All of a sudden, it was as though 387 had been strapped to a massive jackhammer. The ship began to shake as the main propulsion used unimaginable amounts of power to turn tons of driver mass pellets into flaming torches of incandescent gas moving at a significant fraction of the speed of light. Michael felt the artificial gravity twitch and ripple as it struggled to adjust the ship’s internal gravity field to compensate.
Almost seven minutes later and with Mother confirming their speed to be the required 150,000 kph, Mother shut down main propulsion. For the first time since unberthing, the ship was quiet, with not a tremor to show for the awesome speed at which they were moving.
“Captain, sir. At pinchspace escape velocity. Vectors are good. We are go to jump at 15:32 as scheduled.”
“Okay. Warn the ship’s company. And send our pinchspace jump report.”
“Sir.
“All stations, this is command. We are go for pinchspace jump in twenty-two minutes. Those of you prone to pinchspace sickness, please take the necessary precautions.

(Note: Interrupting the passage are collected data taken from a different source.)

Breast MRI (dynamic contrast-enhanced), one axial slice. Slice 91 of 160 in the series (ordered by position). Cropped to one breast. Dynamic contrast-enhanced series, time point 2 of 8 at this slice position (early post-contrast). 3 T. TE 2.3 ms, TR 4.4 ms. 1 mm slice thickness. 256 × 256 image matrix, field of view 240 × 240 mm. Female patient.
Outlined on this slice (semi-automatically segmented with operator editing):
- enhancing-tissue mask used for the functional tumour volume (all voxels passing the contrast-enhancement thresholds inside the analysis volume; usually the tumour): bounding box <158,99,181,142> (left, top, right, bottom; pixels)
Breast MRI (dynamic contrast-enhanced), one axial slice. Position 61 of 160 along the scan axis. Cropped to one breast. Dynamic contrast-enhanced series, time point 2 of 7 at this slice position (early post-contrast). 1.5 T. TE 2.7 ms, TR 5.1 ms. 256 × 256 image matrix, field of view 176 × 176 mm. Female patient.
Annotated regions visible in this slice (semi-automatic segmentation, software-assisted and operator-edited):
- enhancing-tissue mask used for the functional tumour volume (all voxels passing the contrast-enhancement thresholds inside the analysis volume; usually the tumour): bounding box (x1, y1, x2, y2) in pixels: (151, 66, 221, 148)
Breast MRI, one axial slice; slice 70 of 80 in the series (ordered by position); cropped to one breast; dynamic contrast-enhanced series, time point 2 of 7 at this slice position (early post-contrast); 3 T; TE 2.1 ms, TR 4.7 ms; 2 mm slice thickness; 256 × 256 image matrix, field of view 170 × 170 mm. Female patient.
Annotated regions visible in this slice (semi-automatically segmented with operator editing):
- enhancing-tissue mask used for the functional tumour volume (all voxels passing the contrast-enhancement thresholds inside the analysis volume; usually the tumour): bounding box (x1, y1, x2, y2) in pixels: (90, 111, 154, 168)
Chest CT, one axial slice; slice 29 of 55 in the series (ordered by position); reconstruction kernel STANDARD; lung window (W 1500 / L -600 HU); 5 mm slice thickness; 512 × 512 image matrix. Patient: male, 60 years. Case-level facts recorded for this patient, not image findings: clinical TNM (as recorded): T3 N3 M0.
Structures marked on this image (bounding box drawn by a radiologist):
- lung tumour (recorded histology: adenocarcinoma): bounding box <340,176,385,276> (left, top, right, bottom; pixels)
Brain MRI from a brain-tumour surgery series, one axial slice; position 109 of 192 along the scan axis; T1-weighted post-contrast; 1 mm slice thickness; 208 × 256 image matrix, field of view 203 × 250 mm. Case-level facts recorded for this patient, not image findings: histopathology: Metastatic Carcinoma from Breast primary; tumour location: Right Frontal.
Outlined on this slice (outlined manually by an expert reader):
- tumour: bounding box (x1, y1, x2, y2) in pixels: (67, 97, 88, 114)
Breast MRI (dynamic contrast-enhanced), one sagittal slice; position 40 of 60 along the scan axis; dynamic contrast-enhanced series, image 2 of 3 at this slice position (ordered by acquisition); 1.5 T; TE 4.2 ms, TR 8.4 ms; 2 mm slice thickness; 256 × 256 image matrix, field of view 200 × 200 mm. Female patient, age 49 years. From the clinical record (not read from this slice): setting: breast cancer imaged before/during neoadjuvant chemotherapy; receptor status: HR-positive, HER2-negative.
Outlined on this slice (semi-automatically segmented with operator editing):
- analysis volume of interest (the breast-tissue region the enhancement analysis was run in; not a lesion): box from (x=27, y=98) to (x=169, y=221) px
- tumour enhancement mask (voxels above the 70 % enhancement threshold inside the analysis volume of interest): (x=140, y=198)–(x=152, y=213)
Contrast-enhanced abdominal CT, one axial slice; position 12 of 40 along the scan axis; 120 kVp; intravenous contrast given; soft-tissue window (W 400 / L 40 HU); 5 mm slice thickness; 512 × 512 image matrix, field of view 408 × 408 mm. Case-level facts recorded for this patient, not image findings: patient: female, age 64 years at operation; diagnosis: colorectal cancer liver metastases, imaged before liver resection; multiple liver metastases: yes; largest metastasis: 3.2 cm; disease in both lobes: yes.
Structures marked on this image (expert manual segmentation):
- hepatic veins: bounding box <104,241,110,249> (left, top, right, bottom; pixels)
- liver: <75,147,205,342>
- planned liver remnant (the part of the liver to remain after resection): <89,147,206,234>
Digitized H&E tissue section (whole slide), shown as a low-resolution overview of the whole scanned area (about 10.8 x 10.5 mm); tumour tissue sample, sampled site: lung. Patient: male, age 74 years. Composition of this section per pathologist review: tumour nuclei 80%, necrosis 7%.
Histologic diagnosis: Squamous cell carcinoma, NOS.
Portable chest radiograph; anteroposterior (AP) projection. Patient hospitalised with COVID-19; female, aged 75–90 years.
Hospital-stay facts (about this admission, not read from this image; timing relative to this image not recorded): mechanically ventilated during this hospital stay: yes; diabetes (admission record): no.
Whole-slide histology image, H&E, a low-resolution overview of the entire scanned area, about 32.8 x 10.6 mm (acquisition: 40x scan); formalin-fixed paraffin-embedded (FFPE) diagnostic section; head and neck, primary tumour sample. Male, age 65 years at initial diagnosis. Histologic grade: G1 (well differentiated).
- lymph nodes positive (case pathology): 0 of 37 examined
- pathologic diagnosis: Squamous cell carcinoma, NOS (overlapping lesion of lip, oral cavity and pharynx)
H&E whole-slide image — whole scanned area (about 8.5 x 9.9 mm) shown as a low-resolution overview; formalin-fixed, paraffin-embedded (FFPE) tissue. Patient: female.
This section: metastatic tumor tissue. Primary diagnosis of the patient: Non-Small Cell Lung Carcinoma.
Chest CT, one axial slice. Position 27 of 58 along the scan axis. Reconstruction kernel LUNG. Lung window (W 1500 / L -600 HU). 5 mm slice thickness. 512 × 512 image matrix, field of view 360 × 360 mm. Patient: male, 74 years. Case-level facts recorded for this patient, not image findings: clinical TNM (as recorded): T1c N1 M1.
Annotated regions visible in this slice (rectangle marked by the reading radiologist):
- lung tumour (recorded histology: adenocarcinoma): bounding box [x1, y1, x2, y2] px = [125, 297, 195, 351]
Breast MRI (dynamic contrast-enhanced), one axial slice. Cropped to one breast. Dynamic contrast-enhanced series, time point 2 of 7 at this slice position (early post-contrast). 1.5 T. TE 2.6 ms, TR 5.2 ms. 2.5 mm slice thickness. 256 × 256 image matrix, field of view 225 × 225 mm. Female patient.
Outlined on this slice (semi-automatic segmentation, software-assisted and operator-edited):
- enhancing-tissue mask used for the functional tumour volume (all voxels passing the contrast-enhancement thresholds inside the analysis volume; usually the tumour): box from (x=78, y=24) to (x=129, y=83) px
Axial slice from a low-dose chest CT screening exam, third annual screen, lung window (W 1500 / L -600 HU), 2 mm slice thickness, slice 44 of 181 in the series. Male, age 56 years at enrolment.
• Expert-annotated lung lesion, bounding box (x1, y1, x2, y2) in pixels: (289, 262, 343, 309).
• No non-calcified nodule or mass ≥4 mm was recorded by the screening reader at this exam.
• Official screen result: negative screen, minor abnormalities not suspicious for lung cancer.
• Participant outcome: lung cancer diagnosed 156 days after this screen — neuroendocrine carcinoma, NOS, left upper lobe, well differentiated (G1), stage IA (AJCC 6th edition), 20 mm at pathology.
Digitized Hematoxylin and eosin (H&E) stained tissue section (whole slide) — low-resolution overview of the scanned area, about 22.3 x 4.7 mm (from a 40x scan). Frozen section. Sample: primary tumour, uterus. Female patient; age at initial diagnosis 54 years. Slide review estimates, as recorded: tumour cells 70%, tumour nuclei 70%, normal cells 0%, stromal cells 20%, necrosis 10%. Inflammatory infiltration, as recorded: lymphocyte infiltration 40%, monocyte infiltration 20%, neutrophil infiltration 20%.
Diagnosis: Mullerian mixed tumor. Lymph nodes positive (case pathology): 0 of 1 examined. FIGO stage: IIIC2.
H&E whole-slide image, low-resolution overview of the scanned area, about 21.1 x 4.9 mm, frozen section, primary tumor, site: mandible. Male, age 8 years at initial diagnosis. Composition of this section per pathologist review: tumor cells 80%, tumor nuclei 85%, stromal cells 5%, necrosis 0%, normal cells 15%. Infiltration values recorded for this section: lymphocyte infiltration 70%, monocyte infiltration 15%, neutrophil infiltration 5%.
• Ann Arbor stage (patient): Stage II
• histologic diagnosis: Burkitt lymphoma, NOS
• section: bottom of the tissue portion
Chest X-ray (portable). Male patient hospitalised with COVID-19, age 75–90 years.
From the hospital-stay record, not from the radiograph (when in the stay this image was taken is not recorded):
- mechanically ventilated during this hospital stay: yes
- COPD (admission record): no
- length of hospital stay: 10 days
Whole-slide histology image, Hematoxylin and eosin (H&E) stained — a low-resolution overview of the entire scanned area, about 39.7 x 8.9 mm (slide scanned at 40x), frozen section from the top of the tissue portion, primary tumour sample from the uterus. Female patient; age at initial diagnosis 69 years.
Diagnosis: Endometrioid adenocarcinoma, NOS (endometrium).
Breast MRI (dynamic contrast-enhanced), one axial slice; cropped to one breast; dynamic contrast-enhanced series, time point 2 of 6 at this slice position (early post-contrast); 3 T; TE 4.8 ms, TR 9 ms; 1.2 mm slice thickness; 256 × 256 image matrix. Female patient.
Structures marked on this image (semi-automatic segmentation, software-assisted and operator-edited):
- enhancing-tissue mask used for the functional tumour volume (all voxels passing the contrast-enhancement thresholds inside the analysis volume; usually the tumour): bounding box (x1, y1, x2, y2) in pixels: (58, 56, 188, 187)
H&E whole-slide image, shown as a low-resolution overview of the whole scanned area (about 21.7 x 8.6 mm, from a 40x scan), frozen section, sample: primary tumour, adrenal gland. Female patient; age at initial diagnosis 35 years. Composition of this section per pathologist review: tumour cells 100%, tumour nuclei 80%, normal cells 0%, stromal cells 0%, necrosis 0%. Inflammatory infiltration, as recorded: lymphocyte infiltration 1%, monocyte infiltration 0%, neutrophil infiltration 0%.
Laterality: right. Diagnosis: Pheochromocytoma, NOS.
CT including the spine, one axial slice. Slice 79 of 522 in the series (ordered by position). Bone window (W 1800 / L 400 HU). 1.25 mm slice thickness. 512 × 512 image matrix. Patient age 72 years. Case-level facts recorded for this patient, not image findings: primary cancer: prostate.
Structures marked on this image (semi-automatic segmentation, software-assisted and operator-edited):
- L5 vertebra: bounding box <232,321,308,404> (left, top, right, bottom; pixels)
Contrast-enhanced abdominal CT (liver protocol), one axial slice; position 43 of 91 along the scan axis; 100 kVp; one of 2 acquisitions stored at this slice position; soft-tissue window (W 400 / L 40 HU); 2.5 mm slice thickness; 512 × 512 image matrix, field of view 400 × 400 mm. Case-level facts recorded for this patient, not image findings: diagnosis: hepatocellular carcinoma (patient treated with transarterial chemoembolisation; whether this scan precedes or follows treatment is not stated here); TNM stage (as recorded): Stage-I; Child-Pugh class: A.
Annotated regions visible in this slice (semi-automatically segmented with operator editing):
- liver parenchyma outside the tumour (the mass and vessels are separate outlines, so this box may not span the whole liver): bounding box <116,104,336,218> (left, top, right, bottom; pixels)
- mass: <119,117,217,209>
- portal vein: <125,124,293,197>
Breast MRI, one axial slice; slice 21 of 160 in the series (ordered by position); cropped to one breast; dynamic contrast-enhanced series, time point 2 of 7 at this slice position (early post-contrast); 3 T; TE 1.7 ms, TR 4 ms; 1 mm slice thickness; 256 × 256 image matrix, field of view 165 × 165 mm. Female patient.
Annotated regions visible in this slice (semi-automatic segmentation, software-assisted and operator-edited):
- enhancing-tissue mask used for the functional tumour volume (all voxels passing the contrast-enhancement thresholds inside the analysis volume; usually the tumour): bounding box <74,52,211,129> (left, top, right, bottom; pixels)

Command out.”
And then it was just a matter of counting down the minutes. With five to run, Michael gave the order to retract 387’s massive heat dump panels, and they were ready to go. At 15:32 precisely and with only the characteristic flash of ultraviolet radiation to mark its departure, Federated Worlds Warship DLS-387 ceased to exist in normalspace.
In what seemed like an endless series of gut-wrenching heaves, Michael celebrated his first operational pinchspace jump. His only consolation was that Ribot, Kapoor, and the rest of the on-watch combat information center crew all joined him in celebrating the jump, though none did it as spectacularly as he did.